---- Brano scelto

Il timore della volatilità
Su due punti (del secondo ne parleremo dopo) i gestori sembrano d’accordo. Riguarda il rischio di un rientro in scena della volatilità, del tutto scomparsa negli ultimi anni. Proprio Arca Fondi segnala in merito: “il rischio che le pressioni salariali inizino a materializzarsi e a spingere l’inflazione verso l’alto potrebbe indurre la Fed a rialzare i tassi di interesse a un ritmo più sostenuto di quanto previsto dal mercato. L’incognita che uno stimolo di politica fiscale, adesso che l’economia registra un tasso di disoccupazione poco sotto l’equilibrio di lungo periodo, surriscaldi l’economia e favorisca un’accelerazione del tasso di inflazione piuttosto che del tasso di crescita reale, potrebbe spingere la stessa Fed a reagire ulteriormente. È infine possibile che i crescenti rischi geo-politici generino volatilità sui mercati finanziari”. Il che costituisce un motivo di insicurezza in più per chi investe, data – di fatto – l’assenza di strumenti che possano proteggere da questa variabile. Negli anni scorsi sono stati proposti Etf e certificati nati con l’obiettivo di replicare il trend della volatilità azionaria – sia rispetto all’S&P 500 sia all’Eurostoxx – ma per complesse ragioni gli emittenti li hanno in parte ritirati dal mercato, lasciando tale ruolo affidato a prodotti più complessi, sostanzialmente le opzioni, gestibili solo da chi opera professionalmente.

--------

▸ Consegna:
Scrivi il seguito del brano sul timore della volatilità, riprendendo dopo la sua ultima frase.

---- Elenco dei dati

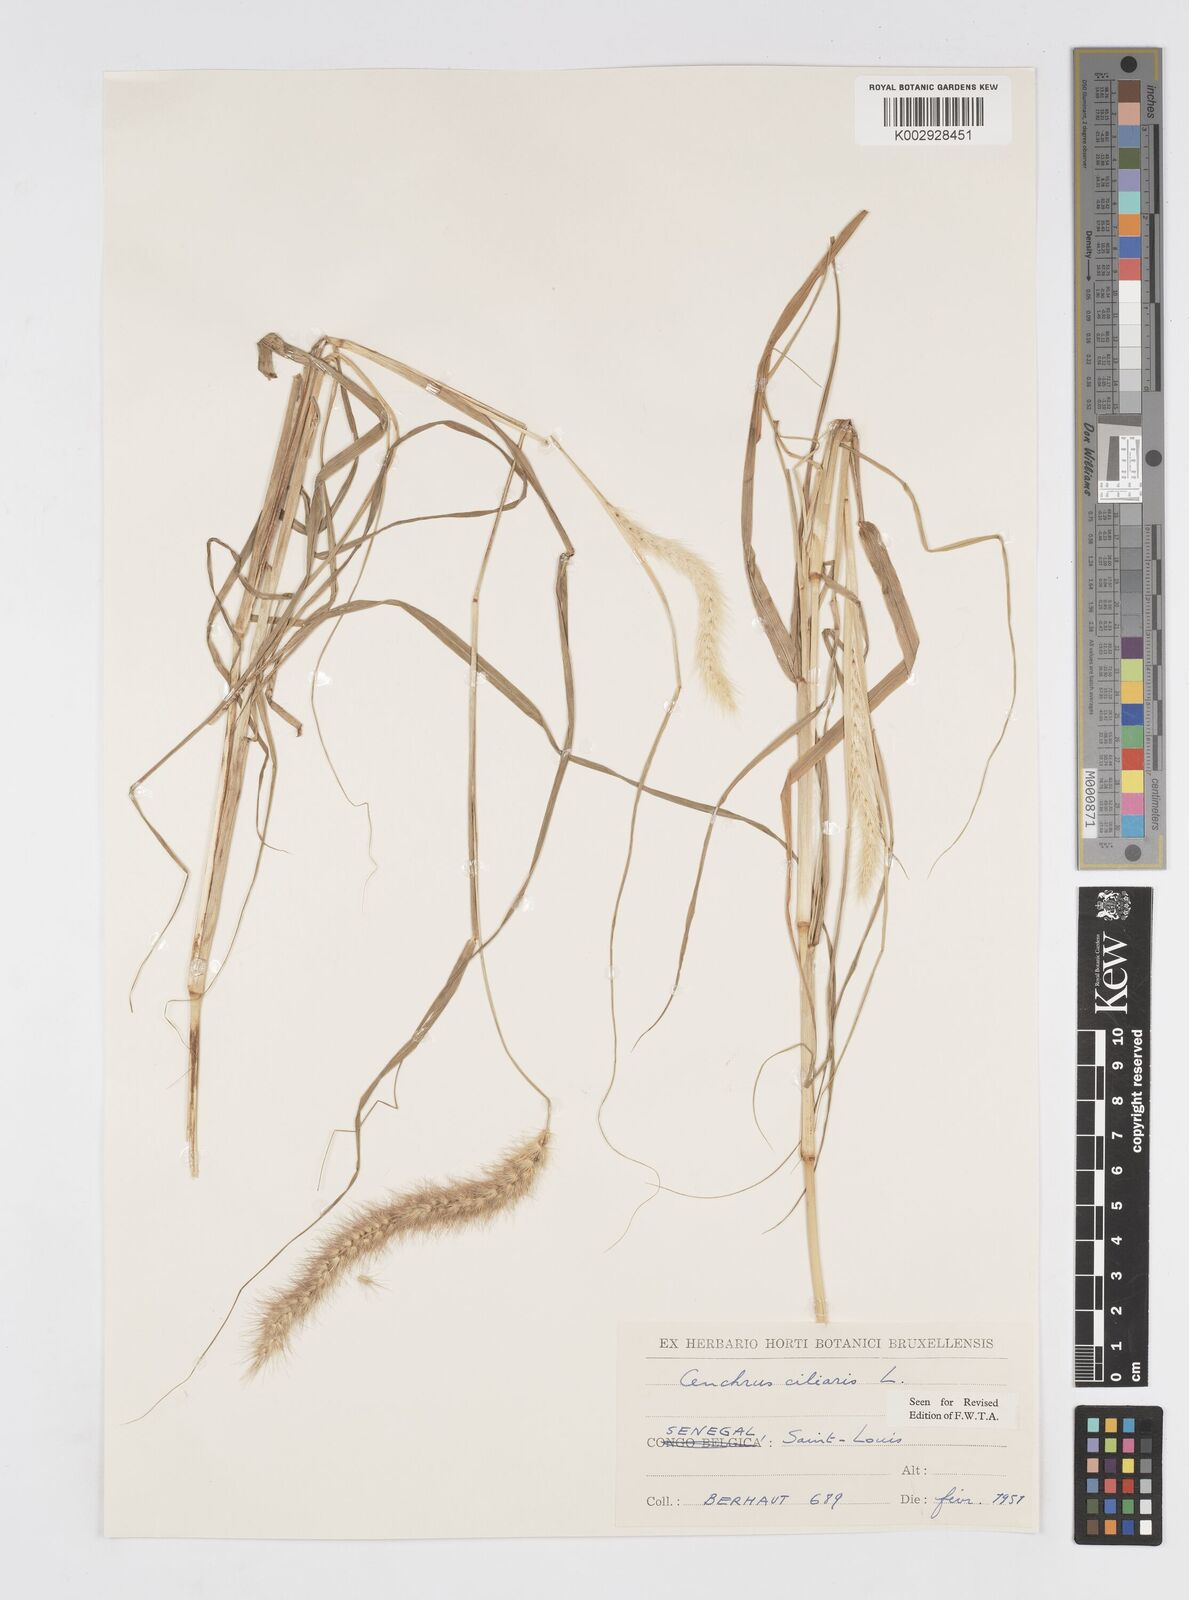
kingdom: Plantae
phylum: Tracheophyta
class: Liliopsida
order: Poales
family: Poaceae
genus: Cenchrus
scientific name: Cenchrus ciliaris
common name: Buffelgrass
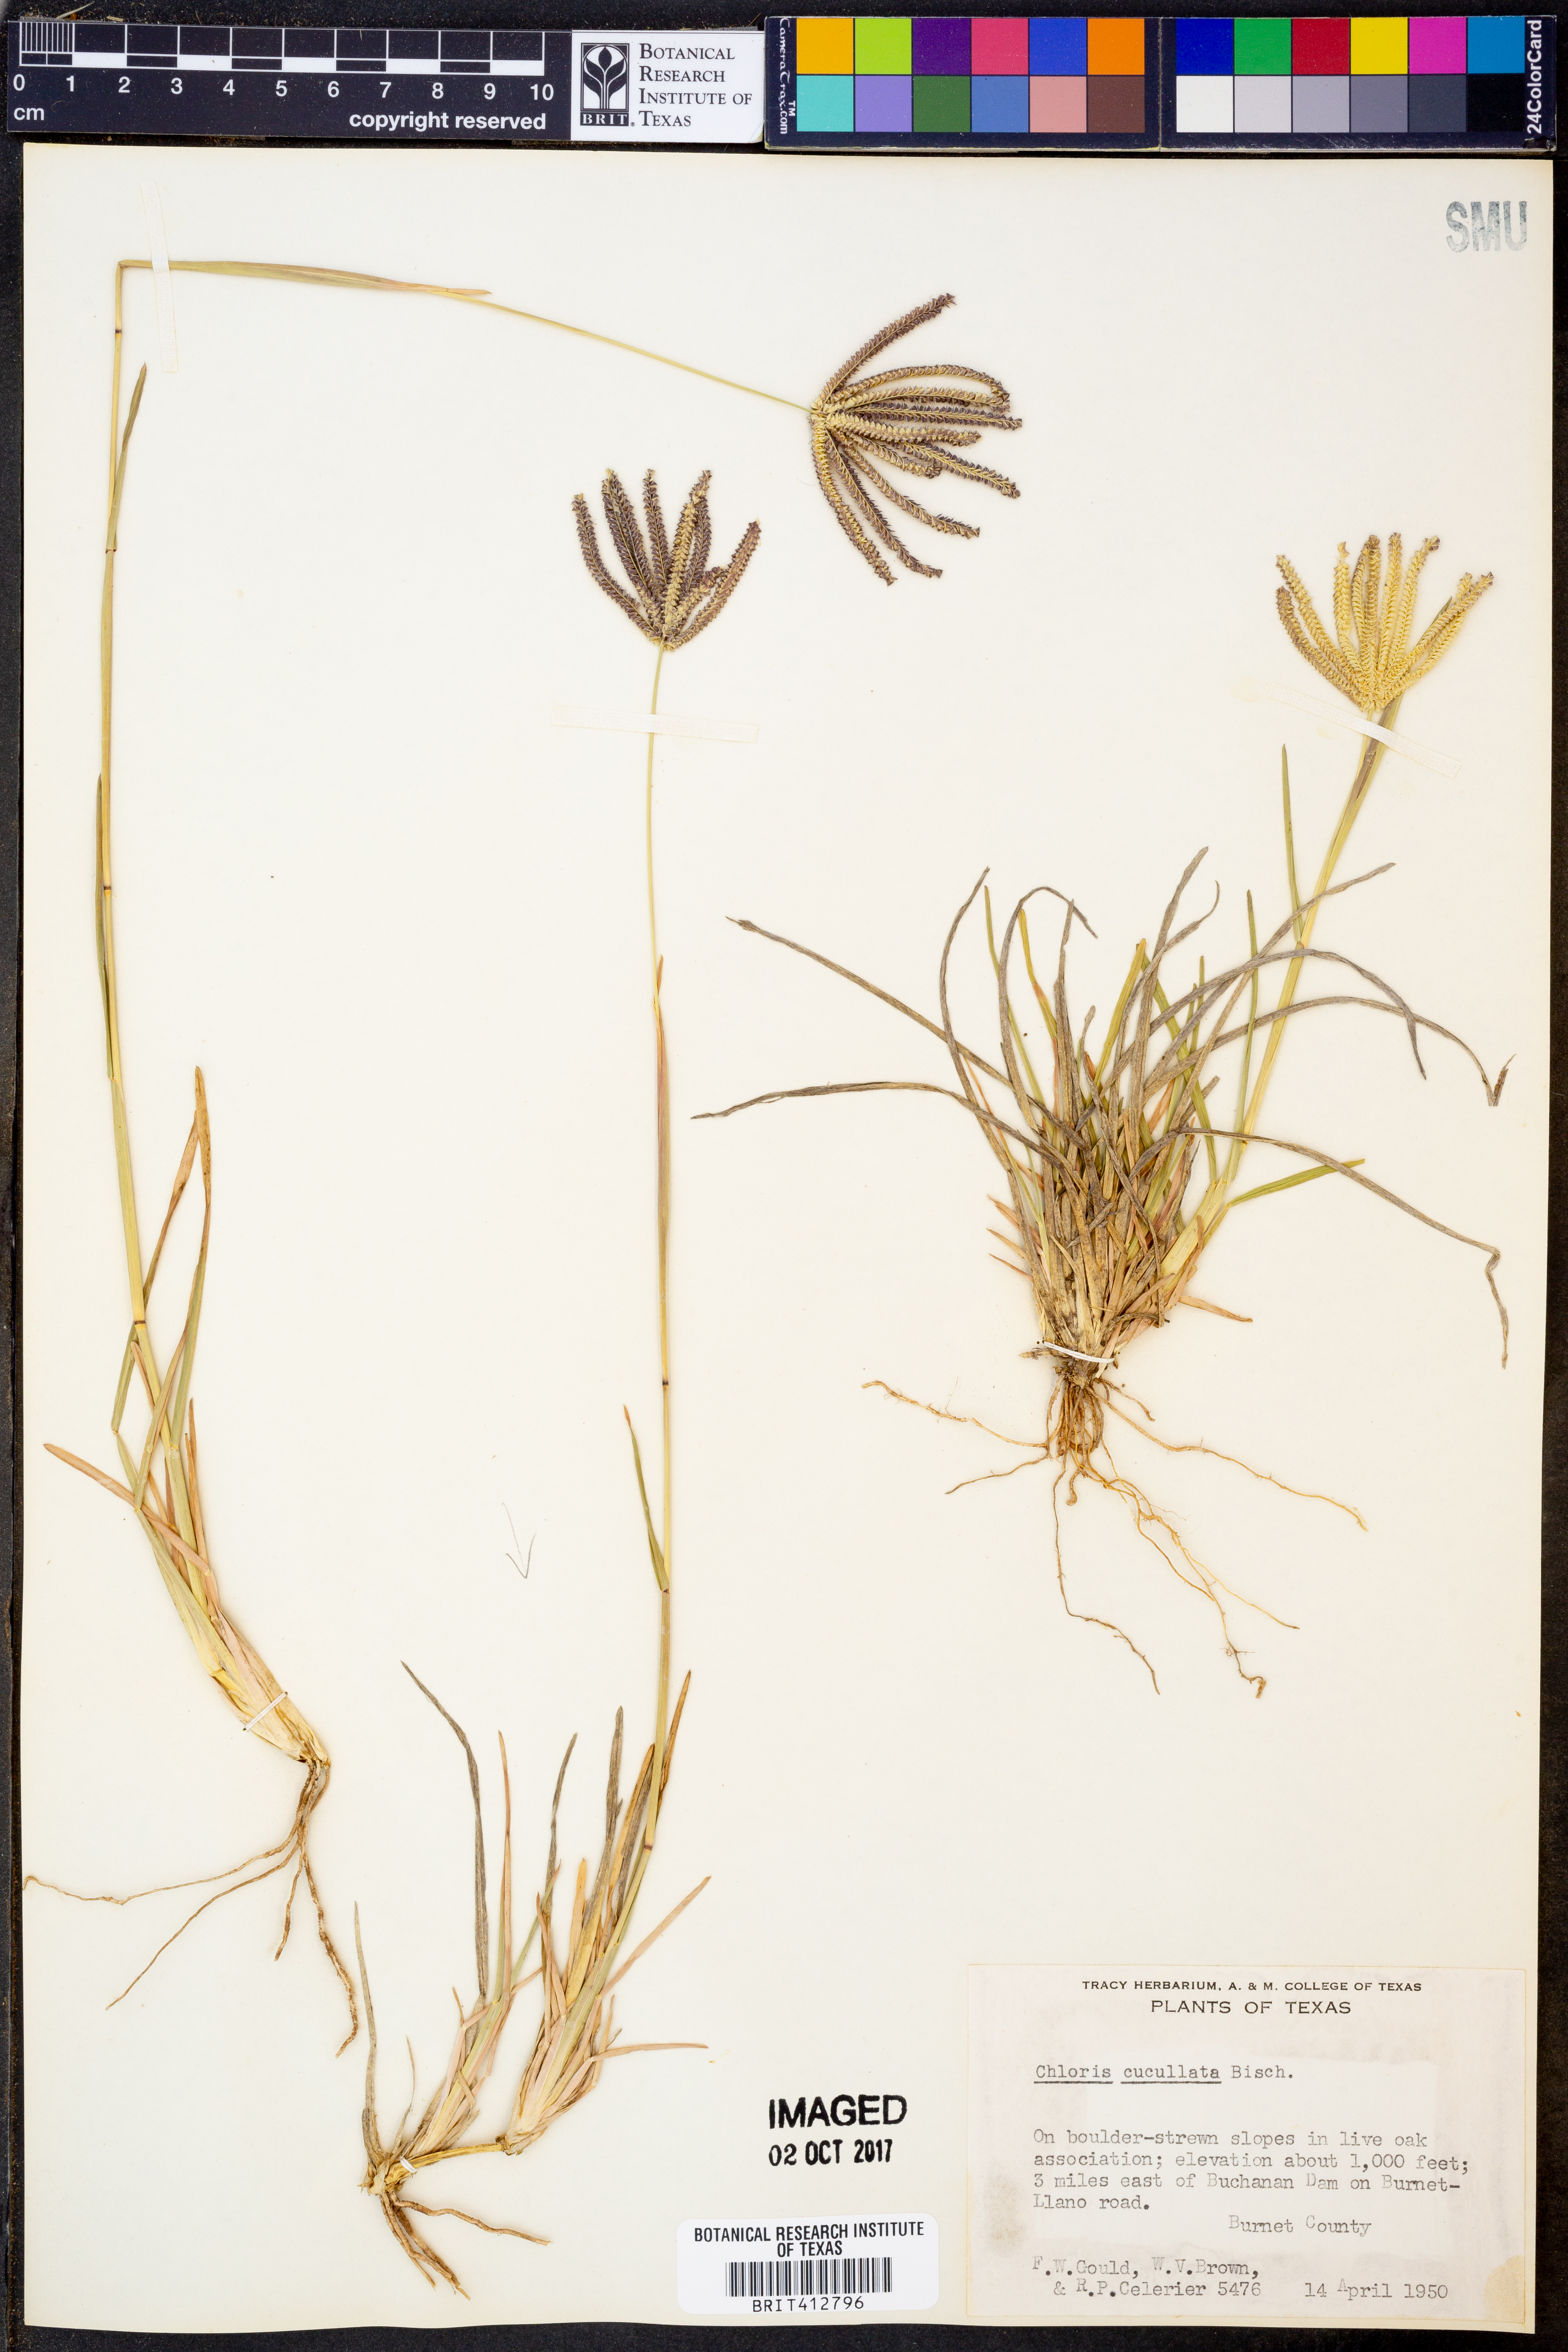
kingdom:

--------

▸ Risposta finale:
Consigli a raffica
In un contesto non semplice si sentono vari suggerimenti utili a operare con maggiore tranquillità. Li riassumiamo brevemente:
► Oggi i timori maggiori vengono da choc locali e quindi un portafoglio diversificato globalmente a livello mondiale ha maggiori probabilità di reggere meglio.
► Da questo prima valutazione ne deriva una seconda, riferita all’azionario: meglio preferire un indice “worldwide” perché gli Usa sono pressati dalla politica monetaria e l’Europa dalla debolezza dell’euro, che la politica monetaria della Bce rischia di esasperare.
► Si diceva che i gestori sono d’accordo su due punti: il primo riguarda la volatilità e il secondo il sempre maggiore interesse rispetto all’obbligazionario dei mercati emergenti, espresso nelle divise locali. La differenza dei tassi di crescita fra nuove economie e Paesi occidentali si è compressa negli ultimi tre anni ma dal 2018 tornerà a crescere, perché l’area “emerging” beneficia non solo della fase espansiva del Pil mondiale ma soprattutto di notevoli riforme strutturali. Anche in questo caso c’è però un problema di strumenti: gli Etf quotati a Borsa Italiana si riferiscono a bond di Paesi emergenti espressi in dollari e quindi è inevitabile il ricorso – se ci si vuole esporre sulle valute locali – solo a specifici fondi.
► Per l’obbligazionario riportiamo una sintesi molto valida di Natixis: “Complessivamente, riteniamo che i temi d’investimento per gli investitori in titoli a reddito fisso nel 2018 debbano essere: aumento della diversificazione, generazione di reddito, abbassamento della duration e riduzione della sensibilità complessiva ai tassi d’interesse”. E’ quanto valutano anche molti altri operatori dell’asset management, che riattribuiscono all’importo delle cedole distribuite un ruolo significativo, fatto che potrebbe sorprendere.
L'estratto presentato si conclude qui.